Vieira de Santiago - guia no caminho
"Caminham em filas ao lado das estradas nacionais, por trilhos de terra batida, atravessando pequenos povoados que antes desconheciam, cruzando horas e horas a paisagem de giestas e silêncio. Têm em português um nome que deriva de uma forma latina: Per ager, que significa "através dos campos"; ou Per eger, "para lá das fronteiras". Definem-se, assim, por uma extraterritorialidade simbólica que os faz, momentaneamente, viver sem cidade e sem morada. Experimentam uma espécie de nomadismo: não se demoram em parte alguma, comem ao sabor da própria jornada, dormem aqui e ali. Num tempo ferozmente cioso da produção e do consumo, eles são um elogio da frugalidade e do dom. Relativizam a prisão de comodismos, necessidades, fatalismos e desculpas. E o seu coração abre-se à revelação de um sentido maior.
A verdade é que é difícil ter uma vida interior de qualidade, se nem vida se tem, no atropelo de um quotidiano que devora tudo. Na saturação das imagens que nos são impostas, vamos perdendo a capacidade de ver. No excesso de informação e de palavra, esquecemos a arte de ouvir e comunicar vida. Damos por nós, e há, à nossa volta, um deserto sem resposta que cresce. E quando nos voltamos para Deus, parece que não sabemos rezar. Estes peregrinos que tornam a encher as estradas de Santiago assinalam-nos o dever de buscar a estrada luminosa da própria vida. Já não separam a existência por gavetas estanques, mas o seu corpo e a sua alma respiram em uníssono. A oração torna-se natural como uma conversa, e as conversas enchem-se de profundidade, de atenção, de sorrisos. A parte mais importante dos quilómetros que percorrem não está em nenhum mapa: eles caminham para um centro invisível onde pode acontecer o encontro e o renascimento.

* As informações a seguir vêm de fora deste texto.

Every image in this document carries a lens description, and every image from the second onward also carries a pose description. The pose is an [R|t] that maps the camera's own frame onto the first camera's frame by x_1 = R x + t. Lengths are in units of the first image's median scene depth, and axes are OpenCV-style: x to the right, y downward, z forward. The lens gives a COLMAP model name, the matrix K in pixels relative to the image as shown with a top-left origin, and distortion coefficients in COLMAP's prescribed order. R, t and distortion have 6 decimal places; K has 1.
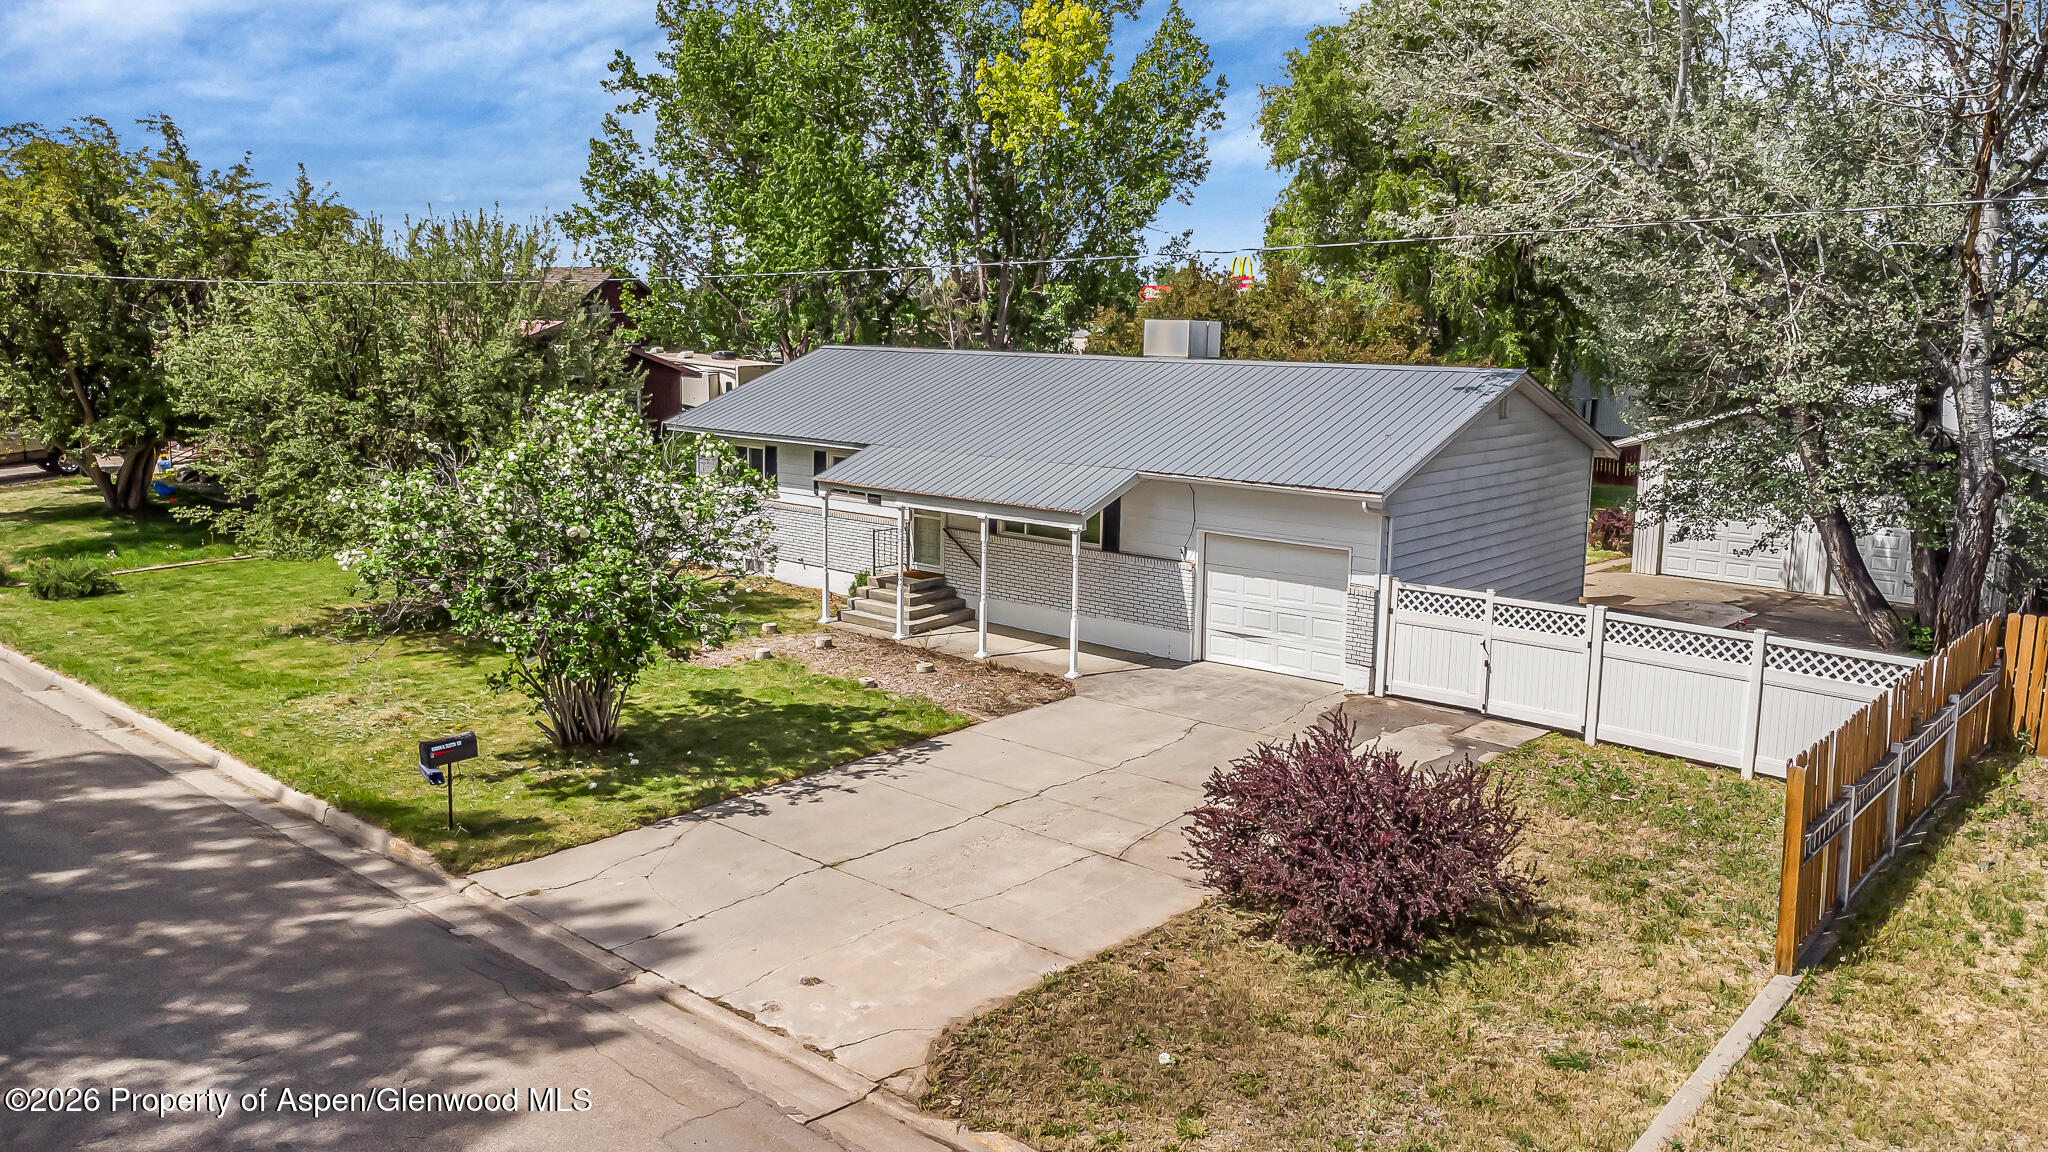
lens RADIAL K [[1491.2, 0, 1028.1], [0, 1491.2, 573.8], [0, 0, 1]] dist [0.038295, -0.028352]
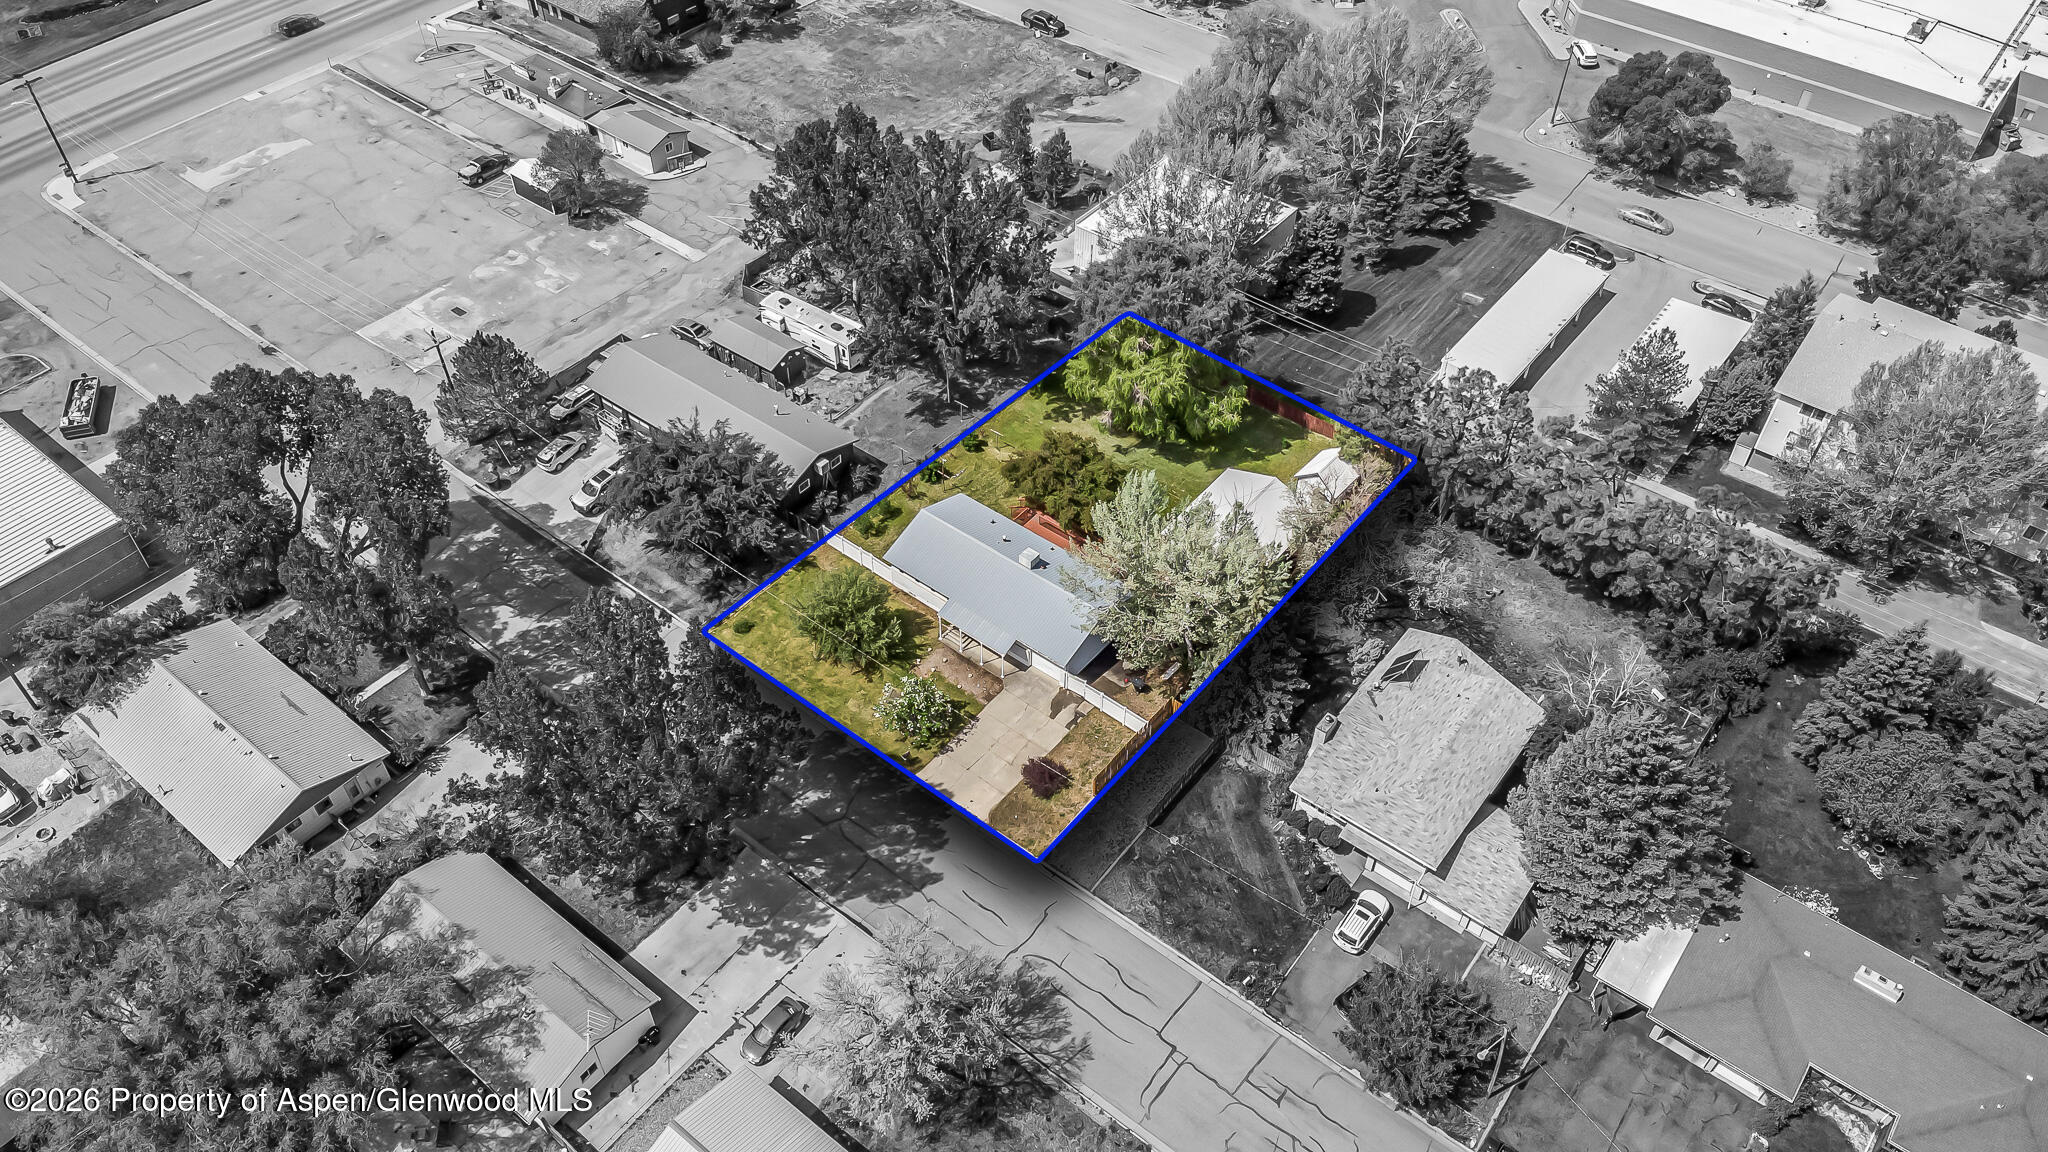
lens RADIAL K [[1491.2, 0, 1021.8], [0, 1491.2, 579.3], [0, 0, 1]] dist [0.038295, -0.028352]
pose [[0.998539, -0.040014, 0.036315, -0.110516], [0.010462, 0.802499, 0.596562, -4.911411], [-0.053014, -0.595311, 0.801745, -4.232763]]
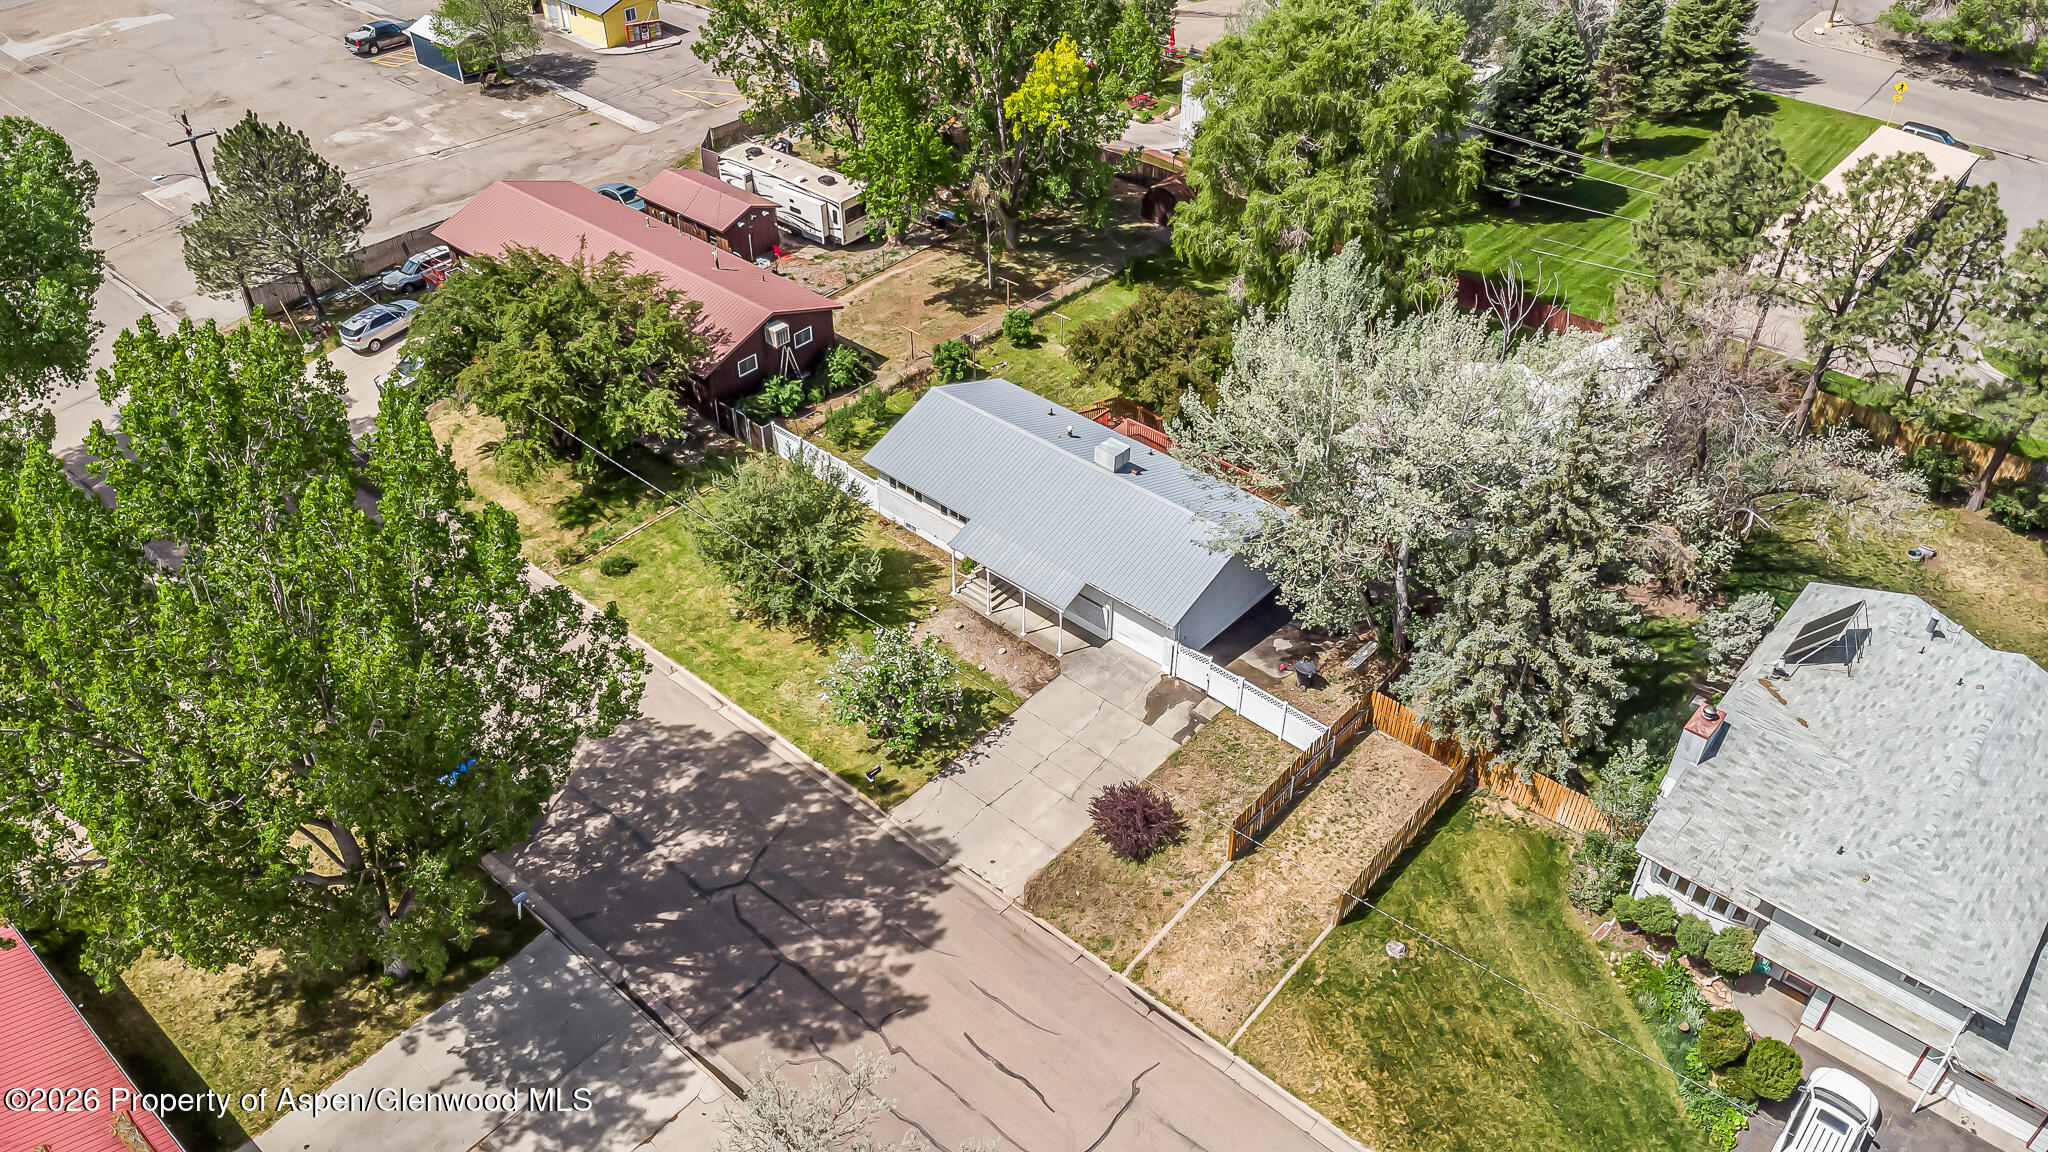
lens RADIAL K [[1491.2, 0, 1024.0], [0, 1491.2, 573.8], [0, 0, 1]] dist [0.038295, -0.028352]
pose [[0.999973, -0.007369, -0.000644, -0.047912], [0.006750, 0.873530, 0.486723, -2.208326], [-0.003024, -0.486714, 0.873556, -2.000956]]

Queria dedicar este texto a um amigo que fez a sua primeira peregrinação. A meio do caminho enviou-me uma mensagem a dizer: «Aprendo a rezar com os pés».
José Tolentino Mendonça
O caminho faz-se de vida!
O p.Rui dizia que o caminho não é mais do que a estufa da nossa vida e que era ali que nos íamos descobrindo!! "É aqui que vos conhecemos porque é aqui que as personalidades vêm ao de cima, é no caminho que vemos como reagem à dor, como se entreajudam e como convivem!" dizia ele numa conversa que teve connosco e que se seguiu de um abraço dos bons, o dos 16 anos..
O caminho faz-se de lágrimas e sorrisos, dor e gargalhadas, de olhares que reflectem o medo e, por vezes, o desânimo! O caminho não se faz da força de duas pernas, nem da resistência de muitos anos de desporto, muito menos de uma alma sozinha, porque o caminho só se faz com a força de muitas pernas (dos que caminham ao nosso lado e dos que caminham connosco), com a resistência de muitos laços e muita amizade e, sobretudo, com a alma cheia de sorrisos! E, no fundo, a bagagem de quem caminha não é mais do que um coração cheio de amor de todos aqueles que já caminharam, dos que caminham e dos que caminharão connosco nesta vida que, para mim, já vai nos 16 anos e uns dias!
No fim, na alegria da chegada, concluí que, também eu, tinha aprendido a rezar com os pés!